Practical Implications and Implementation Considerations
- Choice between RF and Bagging: The decision depends on data characteristics beyond just SNR.
- Favor Random Forest in low SNR settings, or when covariates are known to be substantially correlated.
- Consider Bagging (or RF with high
mtry
) in high SNR settings, especially if bias is a concern, if covariates have heavy tails, or if there are many known irrelevant features.
- Hyperparameter
mtry
: The optimal level of randomization (mtry
) is context-dependent. The default p/3 might not be optimal. Lower mtry
(more randomization) is beneficial for variance reduction (good in low SNR, correlated data) but can increase bias (bad with tails, irrelevant features).
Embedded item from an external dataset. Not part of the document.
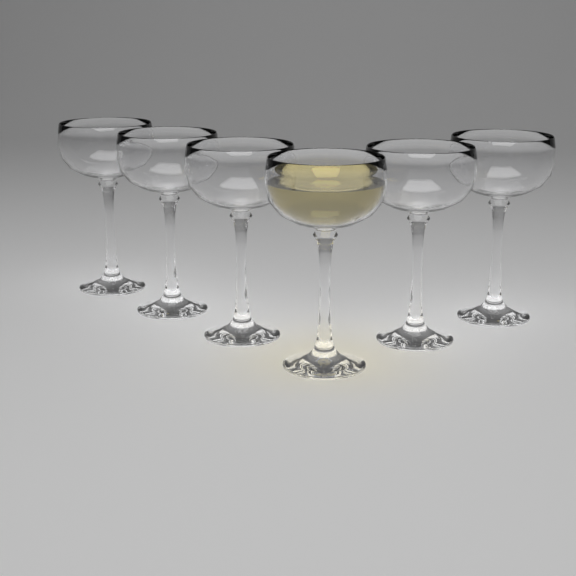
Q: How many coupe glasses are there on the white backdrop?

- Evaluation: Comparing methods using relative MSE on normalized data provides a clearer picture. Be explicit about the bias-variance decomposition used. Small relative differences (e.g., <5%) might not be practically significant, depending on the application. Test statistical significance.
- Bias Reduction via Correlation: The finding that correlation reduces bias for both Bagging and RF suggests ensemble methods inherently benefit from feature dependencies in ways beyond simple variance reduction, particularly impacting bias.
Conclusion
The paper provides a nuanced answer to "When do Random Forests work?". Split randomization is effective when its variance reduction outweighs its potential bias increase. This occurs primarily in low SNR environments (where variance dominates) and, significantly, in the presence of correlated covariates (which reduces overall bias for both methods, making the variance reduction from RF more advantageous). Randomization can be detrimental (relative to Bagging) in high SNR settings, especially when data has heavy-tailed covariate distributions or many irrelevant features, as these conditions exacerbate the bias increase caused by randomization. The paper highlights that covariate structure (tails, irrelevance, correlation) plays a crucial role alongside SNR in determining the effectiveness of Random Forests. The discovery that correlation reduces bias in ensemble methods is presented as a potentially important avenue for future research.